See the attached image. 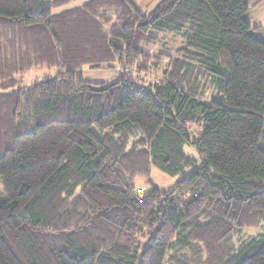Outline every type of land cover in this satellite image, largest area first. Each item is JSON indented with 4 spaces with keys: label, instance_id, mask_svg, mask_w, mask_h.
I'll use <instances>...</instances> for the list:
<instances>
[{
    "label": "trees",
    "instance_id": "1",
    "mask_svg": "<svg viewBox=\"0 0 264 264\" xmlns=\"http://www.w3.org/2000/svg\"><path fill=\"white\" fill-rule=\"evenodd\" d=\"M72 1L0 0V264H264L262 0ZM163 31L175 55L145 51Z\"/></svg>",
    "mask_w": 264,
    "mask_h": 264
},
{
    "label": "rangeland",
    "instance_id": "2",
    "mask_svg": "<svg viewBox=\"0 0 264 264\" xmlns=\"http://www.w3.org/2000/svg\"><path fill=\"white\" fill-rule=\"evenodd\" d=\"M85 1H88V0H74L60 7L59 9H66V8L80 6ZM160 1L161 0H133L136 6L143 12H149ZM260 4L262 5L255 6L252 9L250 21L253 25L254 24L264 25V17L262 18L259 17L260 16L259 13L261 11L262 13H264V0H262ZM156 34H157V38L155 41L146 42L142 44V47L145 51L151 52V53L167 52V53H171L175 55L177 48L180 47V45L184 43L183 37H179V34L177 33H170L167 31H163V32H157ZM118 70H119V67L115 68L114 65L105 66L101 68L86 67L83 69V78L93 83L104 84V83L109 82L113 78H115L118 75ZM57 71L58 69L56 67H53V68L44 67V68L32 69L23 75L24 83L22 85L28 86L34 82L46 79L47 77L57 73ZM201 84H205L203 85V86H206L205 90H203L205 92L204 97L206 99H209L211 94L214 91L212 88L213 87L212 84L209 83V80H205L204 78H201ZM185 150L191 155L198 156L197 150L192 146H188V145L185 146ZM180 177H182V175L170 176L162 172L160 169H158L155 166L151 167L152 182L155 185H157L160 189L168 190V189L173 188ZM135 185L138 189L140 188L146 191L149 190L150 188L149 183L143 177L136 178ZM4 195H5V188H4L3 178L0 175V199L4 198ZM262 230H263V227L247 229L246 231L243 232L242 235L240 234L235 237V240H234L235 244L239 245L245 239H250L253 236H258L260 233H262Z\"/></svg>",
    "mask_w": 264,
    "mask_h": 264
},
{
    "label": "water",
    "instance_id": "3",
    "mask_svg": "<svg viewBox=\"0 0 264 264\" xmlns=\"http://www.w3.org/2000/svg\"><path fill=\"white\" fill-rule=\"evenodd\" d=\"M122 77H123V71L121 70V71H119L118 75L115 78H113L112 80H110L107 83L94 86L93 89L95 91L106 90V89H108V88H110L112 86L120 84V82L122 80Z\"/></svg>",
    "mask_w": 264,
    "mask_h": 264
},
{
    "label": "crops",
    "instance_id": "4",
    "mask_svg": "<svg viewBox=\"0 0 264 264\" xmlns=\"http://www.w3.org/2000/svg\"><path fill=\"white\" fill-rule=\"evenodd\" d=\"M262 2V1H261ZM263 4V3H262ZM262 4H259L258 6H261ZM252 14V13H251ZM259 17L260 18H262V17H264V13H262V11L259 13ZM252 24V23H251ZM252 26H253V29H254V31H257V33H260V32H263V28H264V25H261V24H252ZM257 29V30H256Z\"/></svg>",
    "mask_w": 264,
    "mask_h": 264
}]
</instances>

--

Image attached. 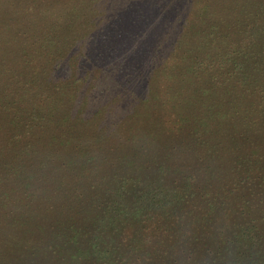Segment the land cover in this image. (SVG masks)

# WRITTEN REQUEST
Please copy out each line above that contains the string "instances".

# FINAL ANSWER
I'll use <instances>...</instances> for the list:
<instances>
</instances>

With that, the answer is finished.